**SOURCE DOCUMENT**

--------------------

Pantheon bets on WebOps as it charts a course to an IPO

It has been 10 years since Pantheon launched. At the time, it was mostly a hosting service for Drupal sites, but about six years ago, it added WordPress hosting to its lineup and raised more VC money as some of its competitors did the same. After its 2016 Series C round, things started quieting down, though the company has clear ambitions to become a public company in the next few years. To chat about those plans and the overall state of the business, I sat down with Pantheon co-founder and CEO Zack Rosen and new Pantheon board member Elissa Fink, former CMO of Tableau.

Maybe the biggest change at Pantheon is that when it launched, its team was almost solely focused on the developer experience. And while Pantheon was essentially a hosting service and offers personal plans, its focus was never on individuals who wanted a WordPress blog (which a lot of companies focused on, especially in the pre-Twitter days). Its efforts always revolved around businesses, large enterprises and the agencies that serve them.

“Back then, our overriding focus was really around the developer experience — the practitioner experience — of using our product,” Rosen explained. “And frankly, at the time, we actually really didn’t know what to call it. It really didn’t have a category, but we always felt it was something new.” He noted that over the last few years, Pantheon started talking to a lot of marketers and realized that the needs of these marketing leaders are driving this space.

“I’ve been in the website technology sector for half my life and I’ve seen it go through a lot of change,” said Rosen. “I really think it’s undergoing the biggest change, certainly amongst the leaders buying solutions, that’s the highest ever. Which is a pretty simple and fundamental switch.”

Heads of marketing, he says, currently have a very short average tenure at many companies, and those who succeed are doing so not just because they set the right strategies, but also because they’re able to implement digital experiences and programs that drive outcomes. Which is obviously where Pantheon comes in.

--------------------

**SOURCE MATERIAL**
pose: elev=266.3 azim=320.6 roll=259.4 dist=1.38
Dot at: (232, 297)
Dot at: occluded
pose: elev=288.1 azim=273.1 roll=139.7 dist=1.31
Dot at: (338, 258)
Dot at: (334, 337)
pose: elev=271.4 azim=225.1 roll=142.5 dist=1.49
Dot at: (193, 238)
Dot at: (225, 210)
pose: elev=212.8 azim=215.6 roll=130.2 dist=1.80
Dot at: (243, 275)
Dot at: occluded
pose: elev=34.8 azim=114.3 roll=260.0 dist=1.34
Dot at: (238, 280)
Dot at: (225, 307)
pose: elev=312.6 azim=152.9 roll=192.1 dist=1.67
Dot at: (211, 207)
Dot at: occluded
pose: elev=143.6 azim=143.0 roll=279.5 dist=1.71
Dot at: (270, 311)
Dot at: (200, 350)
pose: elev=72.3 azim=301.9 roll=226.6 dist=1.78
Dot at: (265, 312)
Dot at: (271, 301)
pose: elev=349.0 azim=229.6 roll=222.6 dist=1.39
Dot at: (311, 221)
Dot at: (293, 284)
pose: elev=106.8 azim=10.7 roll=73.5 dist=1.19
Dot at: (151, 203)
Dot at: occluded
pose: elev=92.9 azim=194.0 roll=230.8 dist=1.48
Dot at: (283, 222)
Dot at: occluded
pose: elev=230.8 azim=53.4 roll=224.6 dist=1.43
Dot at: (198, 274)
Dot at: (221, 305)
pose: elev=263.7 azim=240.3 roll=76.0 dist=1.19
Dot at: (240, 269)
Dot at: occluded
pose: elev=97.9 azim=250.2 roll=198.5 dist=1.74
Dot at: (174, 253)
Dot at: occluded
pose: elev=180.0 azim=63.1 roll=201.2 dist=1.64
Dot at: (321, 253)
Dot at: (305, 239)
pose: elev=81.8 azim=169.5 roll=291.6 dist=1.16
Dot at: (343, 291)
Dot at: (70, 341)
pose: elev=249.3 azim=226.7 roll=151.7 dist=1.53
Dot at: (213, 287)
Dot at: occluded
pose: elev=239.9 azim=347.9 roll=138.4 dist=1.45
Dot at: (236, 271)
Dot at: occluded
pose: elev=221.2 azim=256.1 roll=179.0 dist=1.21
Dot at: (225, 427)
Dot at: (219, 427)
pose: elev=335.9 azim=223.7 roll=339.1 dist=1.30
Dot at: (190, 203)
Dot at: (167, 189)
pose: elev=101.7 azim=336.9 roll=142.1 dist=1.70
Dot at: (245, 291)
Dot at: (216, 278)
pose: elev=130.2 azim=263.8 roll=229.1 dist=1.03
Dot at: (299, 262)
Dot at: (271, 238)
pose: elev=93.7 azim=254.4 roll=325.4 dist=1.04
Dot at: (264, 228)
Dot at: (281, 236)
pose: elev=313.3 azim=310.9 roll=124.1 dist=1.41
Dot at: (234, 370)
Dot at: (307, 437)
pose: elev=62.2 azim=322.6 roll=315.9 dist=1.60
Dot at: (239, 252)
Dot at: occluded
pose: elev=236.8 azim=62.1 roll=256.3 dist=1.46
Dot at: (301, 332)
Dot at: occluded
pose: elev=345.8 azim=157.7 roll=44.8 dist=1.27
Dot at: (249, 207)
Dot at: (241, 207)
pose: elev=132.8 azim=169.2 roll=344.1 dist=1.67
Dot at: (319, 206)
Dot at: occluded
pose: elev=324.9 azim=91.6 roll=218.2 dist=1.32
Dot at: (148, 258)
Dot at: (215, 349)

--------------------

**ACTIVITIES**
(a) Answer these from the Pantheon article:
(i) What did Pantheon add to its lineup about six years ago?
(ii) What position did Elissa Fink formerly hold?
(iii) According to Rosen, whose needs are driving this space?
(b) In one to three sentences, explain why heads of marketing who succeed do so, as Rosen states in the Pantheon article.

**ACTIVITY ANSWERS**
(a)
(i) WordPress hosting.
(ii) CMO of Tableau.
(iii) Marketing leaders.

(b) They succeed not only because they set the right strategies but also because they can implement digital experiences and programs that drive outcomes.